Passage for review.
□ □ □
AF lifetimes (wavelength range $500\mathrm{nm}\text{to}590\mathrm{nm}$ ) ${\tau }_2$ and ${\tau }_3$ of four true positive (TP) lesions and three false positive (FP) lesions found in two patients versus the intensity ratios as computed from the AFB images. (a) AF lifetimes measured on the lesion versus the green ( $R^{\prime }$ , diamonds) intensity ratios between TP (solid symbols) and FP (open symbols) lesions and healthy mucosa (gray circles). (b) AF lifetimes measured on the lesion versus the normalized $R_{\mathrm{norm}}^{\prime }$ intensity ratio for TP (solid squares) and FP (open squares) lesions. The gray circles depict the AF lifetime measured on healthy mucosa versus the $R_{\mathrm{norm}}^{\prime }$ for the same sites.

As mentioned earlier, it is worth noting here that the shortest measured lifetimes ${\tau }_1$ were inferior to the width of the excitation laser pulse and were thus likely to be biased. For this reason, the shortest lifetimes were not taken into account in the comparison of the results from the spectrometric and imaging study.
□ □ □
(Transcribed page contents)
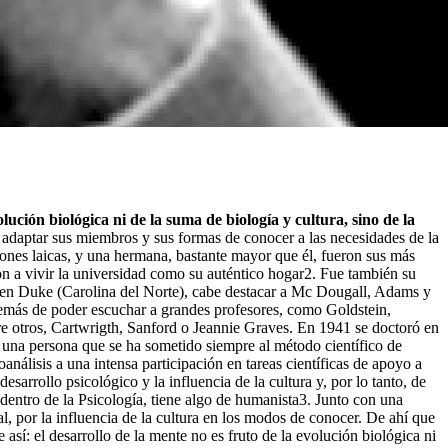
ución biológica ni de la suma de biología y cultura, sino de la
daptar sus miembros y sus formas de conocer a las necesidades de la
es laicas, y una hermana, bastante mayor que él, fueron sus más
ron a vivir la universidad como su auténtico hogar2. Fue también su
ros en Duke (Carolina del Norte), cabe destacar a Mc Dougall, Adams y
demás de poder escuchar a grandes profesores, como Goldstein,
re otros, Cartwrigth, Sanford o Jeannie Graves. En 1941 se doctoró en
 una persona que se ha sometido siempre al método científico de
análisis a una intensa participación en tareas científicas de apoyo a
esarrollo psicológico y la influencia de la cultura y, por lo tanto, de
 dentro de la Psicología, tiene algo de humanista3. Junto con una
al, por la influencia de la cultura en los modos de conocer. De ahí que
 así: el desarrollo de la mente no es fruto de la evolución biológica ni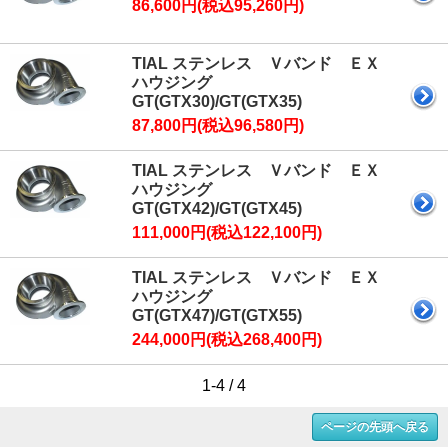
86,600円(税込95,260円)
TIAL ステンレス Ｖバンド ＥＸ
ハウジング
GT(GTX30)/GT(GTX35)
87,800円(税込96,580円)
TIAL ステンレス Ｖバンド ＥＸ
ハウジング
GT(GTX42)/GT(GTX45)
111,000円(税込122,100円)
TIAL ステンレス Ｖバンド ＥＸ
ハウジング
GT(GTX47)/GT(GTX55)
244,000円(税込268,400円)
1-4 / 4
ページの先頭へ戻る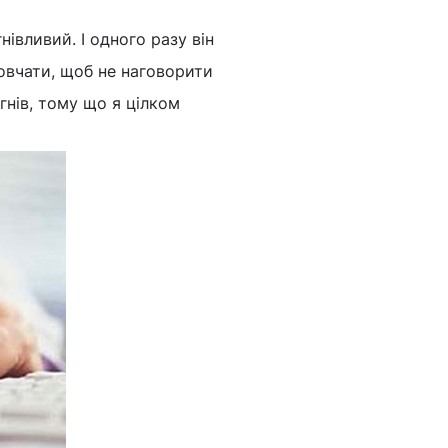
нівливий. І одного разу він
мовчати, щоб не наговорити
гнів, тому що я цілком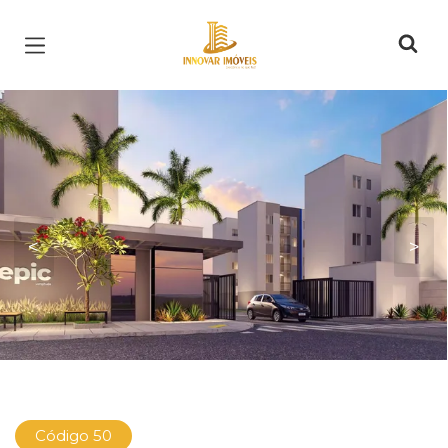
Página inicial
<
>
Código 50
□ □ □
Questions on the material.
A. Answer these questions using the passage on AF lifetimes:
(i) What wavelength range do the AF lifetimes cover?
(ii) How many true positive lesions, false positive lesions and patients are involved?
(iii) Why were the shortest lifetimes left out of the comparison between the spectrometric and imaging study?
B. Write out the passage on AF lifetimes between "AF lifetimes (wavelength" and "the same sites.", inclusive.

Problem solutions.
A.
(i) 500 nm to 590 nm.
(ii) Four true positive lesions and three false positive lesions, found in two patients.
(iii) They were shorter than the width of the excitation laser pulse, so they were likely to be biased.

B.
AF lifetimes (wavelength range $500\mathrm{nm}\text{to}590\mathrm{nm}$ ) ${\tau }_2$ and ${\tau }_3$ of four true positive (TP) lesions and three false positive (FP) lesions found in two patients versus the intensity ratios as computed from the AFB images. (a) AF lifetimes measured on the lesion versus the green ( $R^{\prime }$ , diamonds) intensity ratios between TP (solid symbols) and FP (open symbols) lesions and healthy mucosa (gray circles). (b) AF lifetimes measured on the lesion versus the normalized $R_{\mathrm{norm}}^{\prime }$ intensity ratio for TP (solid squares) and FP (open squares) lesions. The gray circles depict the AF lifetime measured on healthy mucosa versus the $R_{\mathrm{norm}}^{\prime }$ for the same sites.